## Source passage
----------

Doves Farm Flour Blend Pastry

I have been baking for a local fair and as I wanted to include a few gluten free options I decided to buy some pre-blended flour. I will say right now I can’t eat these, but I wanted to share what can be done with this specific flour blend, your millage may vary as blends vary greatly. I’m still not a fan of these flours or their texture, but I understand how useful they can be. These recipes are in no way sponsored or endorsed by Doves Farm, considering I may run them down they might pay me to stop, and they aren’t regular recipes so please understand that I can’t offer much outside of the recipe here, but I wanted to put them up as an example usage of the flour that may be of benefit to a few of my Dear Readers.

Yes, Dear Reader, you know honest Jack can’t lie, or won’t rather, I can only tell you about how I feel you might have a completely different reaction to these, a few people tried them and loved them, they fine as far as a pastry hat takes all of fifteen minutes to make with only two, three if you count the water, ingredients to make. They’re convenience and I understand that people enjoy that, not that many understand some of us just don’t have the luxury or convenience when it comes to food.

----------

## What the exercise asks
Transcribe the full pastry post above word for word, title included, changing nothing. The records are separate from the pastry post and have nothing to do with it.

## Entries shown

----------

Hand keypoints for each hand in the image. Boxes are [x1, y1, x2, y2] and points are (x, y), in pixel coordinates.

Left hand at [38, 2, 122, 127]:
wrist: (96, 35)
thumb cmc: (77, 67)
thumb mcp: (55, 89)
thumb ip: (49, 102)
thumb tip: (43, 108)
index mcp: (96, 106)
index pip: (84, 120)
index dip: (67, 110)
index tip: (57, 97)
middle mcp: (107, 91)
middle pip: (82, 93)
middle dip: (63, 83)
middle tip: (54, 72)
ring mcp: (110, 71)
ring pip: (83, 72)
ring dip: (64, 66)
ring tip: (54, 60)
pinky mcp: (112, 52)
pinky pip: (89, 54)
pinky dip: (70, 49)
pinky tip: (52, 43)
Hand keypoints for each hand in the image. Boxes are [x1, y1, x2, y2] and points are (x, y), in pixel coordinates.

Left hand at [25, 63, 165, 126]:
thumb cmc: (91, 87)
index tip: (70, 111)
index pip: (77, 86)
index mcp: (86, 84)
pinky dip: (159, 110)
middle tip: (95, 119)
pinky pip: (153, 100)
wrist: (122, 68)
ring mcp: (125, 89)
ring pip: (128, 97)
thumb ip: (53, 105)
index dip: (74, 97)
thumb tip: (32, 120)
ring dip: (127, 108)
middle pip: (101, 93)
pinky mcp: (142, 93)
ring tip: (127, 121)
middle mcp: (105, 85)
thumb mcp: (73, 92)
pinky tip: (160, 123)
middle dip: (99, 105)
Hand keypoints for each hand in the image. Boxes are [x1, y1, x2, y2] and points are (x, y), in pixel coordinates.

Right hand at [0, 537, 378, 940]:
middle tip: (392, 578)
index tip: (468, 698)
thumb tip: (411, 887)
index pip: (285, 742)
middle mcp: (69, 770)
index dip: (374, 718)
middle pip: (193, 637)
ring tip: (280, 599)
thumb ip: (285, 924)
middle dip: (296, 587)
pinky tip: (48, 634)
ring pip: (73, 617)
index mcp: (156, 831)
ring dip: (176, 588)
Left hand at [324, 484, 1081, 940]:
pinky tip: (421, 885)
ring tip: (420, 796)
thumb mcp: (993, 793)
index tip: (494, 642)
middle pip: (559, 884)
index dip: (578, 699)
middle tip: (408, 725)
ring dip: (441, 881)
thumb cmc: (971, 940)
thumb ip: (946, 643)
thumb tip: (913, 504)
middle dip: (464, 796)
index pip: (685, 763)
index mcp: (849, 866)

----------

## Response
Doves Farm Flour Blend Pastry

I have been baking for a local fair and as I wanted to include a few gluten free options I decided to buy some pre-blended flour. I will say right now I can’t eat these, but I wanted to share what can be done with this specific flour blend, your millage may vary as blends vary greatly. I’m still not a fan of these flours or their texture, but I understand how useful they can be. These recipes are in no way sponsored or endorsed by Doves Farm, considering I may run them down they might pay me to stop, and they aren’t regular recipes so please understand that I can’t offer much outside of the recipe here, but I wanted to put them up as an example usage of the flour that may be of benefit to a few of my Dear Readers.

Yes, Dear Reader, you know honest Jack can’t lie, or won’t rather, I can only tell you about how I feel you might have a completely different reaction to these, a few people tried them and loved them, they fine as far as a pastry hat takes all of fifteen minutes to make with only two, three if you count the water, ingredients to make. They’re convenience and I understand that people enjoy that, not that many understand some of us just don’t have the luxury or convenience when it comes to food.